Imagine, during your morning scroll of the news, you come across a video of President Obama giving an address to the American people. In this seemingly innocuous video, President Obama calls President Trump “a total and complete dipsh*t” and tells the audience to “stay woke b*tches.” Sound absurd? As it turns out, this satirical video actually exists.

Welcome to the age of “deepfakes.”

Deepfake, a shorthand for the terms “deep learning” and “fake,” refers to artificial images and videos created using machine learning algorithms. This technology manipulates existing digital content, spawning images or videos of people saying or doing things they have never actually done. The deepfake parody video of President Obama was created by Buzzfeed and Jordan Peele to serve as a PSA for the potential dystopian effects of this technology. The overall message of the video is clear––don’t believe everything you see and read on the internet.

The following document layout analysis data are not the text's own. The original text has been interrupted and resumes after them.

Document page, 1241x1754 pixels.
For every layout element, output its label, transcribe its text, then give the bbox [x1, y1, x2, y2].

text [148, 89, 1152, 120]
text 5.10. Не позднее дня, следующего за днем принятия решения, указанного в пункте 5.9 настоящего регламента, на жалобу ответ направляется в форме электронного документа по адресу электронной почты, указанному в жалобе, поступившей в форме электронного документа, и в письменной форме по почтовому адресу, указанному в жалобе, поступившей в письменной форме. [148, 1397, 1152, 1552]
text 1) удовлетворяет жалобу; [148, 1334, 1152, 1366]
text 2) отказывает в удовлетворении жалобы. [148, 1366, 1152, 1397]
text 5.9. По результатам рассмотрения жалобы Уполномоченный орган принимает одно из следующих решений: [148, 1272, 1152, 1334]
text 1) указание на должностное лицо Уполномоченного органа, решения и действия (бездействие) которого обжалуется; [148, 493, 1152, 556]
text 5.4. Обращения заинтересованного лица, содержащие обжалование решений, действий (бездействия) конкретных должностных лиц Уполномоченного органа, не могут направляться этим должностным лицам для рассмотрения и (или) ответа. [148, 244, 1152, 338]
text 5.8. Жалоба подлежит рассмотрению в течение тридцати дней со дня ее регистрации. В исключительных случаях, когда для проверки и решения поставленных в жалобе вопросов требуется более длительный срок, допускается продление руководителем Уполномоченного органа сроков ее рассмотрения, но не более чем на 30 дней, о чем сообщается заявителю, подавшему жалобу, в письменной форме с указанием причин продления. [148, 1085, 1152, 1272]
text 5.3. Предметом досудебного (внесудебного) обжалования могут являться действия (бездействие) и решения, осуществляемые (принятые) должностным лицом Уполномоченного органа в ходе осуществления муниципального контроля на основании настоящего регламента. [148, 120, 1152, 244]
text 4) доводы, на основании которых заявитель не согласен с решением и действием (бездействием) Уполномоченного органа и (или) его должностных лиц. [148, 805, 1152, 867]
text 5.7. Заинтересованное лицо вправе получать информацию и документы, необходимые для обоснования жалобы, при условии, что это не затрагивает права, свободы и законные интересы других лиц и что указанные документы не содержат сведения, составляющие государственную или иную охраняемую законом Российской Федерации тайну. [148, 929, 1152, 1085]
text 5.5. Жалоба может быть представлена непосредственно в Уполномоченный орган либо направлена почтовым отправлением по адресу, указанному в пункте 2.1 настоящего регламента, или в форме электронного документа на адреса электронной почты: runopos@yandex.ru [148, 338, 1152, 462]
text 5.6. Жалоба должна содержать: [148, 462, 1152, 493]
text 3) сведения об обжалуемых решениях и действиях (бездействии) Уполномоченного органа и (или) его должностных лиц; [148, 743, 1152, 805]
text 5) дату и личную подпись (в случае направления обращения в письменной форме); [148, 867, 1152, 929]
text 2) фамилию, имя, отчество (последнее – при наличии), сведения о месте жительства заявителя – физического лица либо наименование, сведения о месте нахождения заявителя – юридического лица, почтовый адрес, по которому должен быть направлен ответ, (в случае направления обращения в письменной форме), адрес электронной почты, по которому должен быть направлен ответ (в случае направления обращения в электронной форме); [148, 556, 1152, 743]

But in the lead up to the 2020 election, can we trust the American people to discern real videos from deepfake propaganda? Congress doesn’t think so. In June of 2019, Representative Yvette Clark (D-NY) proposed the DEEPFAKES Accountability Act ––Defending Each and Every Person from False Appearances by Keeping Exploitation Subject to Accountability Act (a true example of acronym ingenuity). This Act would require anyone creating synthetic media imitating a person to disclose that the video is altered, using “irremovable digital watermarks” and “textual descriptions.” The Act also provides an avenue for victims of synthetic media to sue the creator of the deepfake content.

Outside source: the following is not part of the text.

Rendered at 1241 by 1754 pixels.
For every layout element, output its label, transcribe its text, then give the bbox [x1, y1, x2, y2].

However, the DEEPFAKES Accountability Act creates more problems than it solves. While the Act targets malicious deepfakes, it may also sweep up parody images and videos, like Buzzfeed’s PSA, creating significant First Amendment concerns. This result could be chilling for political satirists and may run afoul of traditional free speech jurisprudence. And yet, the Act likely will not curb the political threat posed by deepfakes. The Act gives legal recourse to victims of deepfakes but offers little to deter bad actors. Creators of deepfakes can easily hide their identity by stripping the documentation and metadata of the deepfake. More importantly, once a deepfake goes viral, the political damage has likely already been done.

What, then, is the most effective legal mechanism to protect the electorate from deepfake propaganda? The answer lies not with content creators, but rather with content hosts. Congress should require content-hosting sites, such as YouTube and Facebook, to bear the burden of policing deepfakes. Currently, these sites are insulated from liability for content posted by third parties on their sites by Section 230(c) of the Communications Decency Act. The Act specifically exempts hosts from all liability for moderation activities and takedown strategies. While this exemption provides content hosts with the freedom to experiment with their own moderation solutions, it does not mandate they establish such mechanisms.

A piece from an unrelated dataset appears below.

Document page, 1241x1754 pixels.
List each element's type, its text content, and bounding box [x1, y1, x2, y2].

Holding content-hosting sites liable for moderating deepfakes is not a perfect solution. However, shifting the liability from content creators to content hosts would more likely achieve the goals of the DEEPFAKES Accountability Act. The threat of deepfake propaganda in the upcoming 2020 election lies primarily in the dissemination, not the creation, of deepfakes. Thus, if content hosts, rather than creators, bear the burden of moderation, the potential for a deepfake to go viral would be stopped in its tracks.

Currently, Congress does not have the tools or understanding to regulate deepfakes effectively. In order to preserve the integrity of the electoral process, Congress can, and should, pass on this responsibility to content hosts.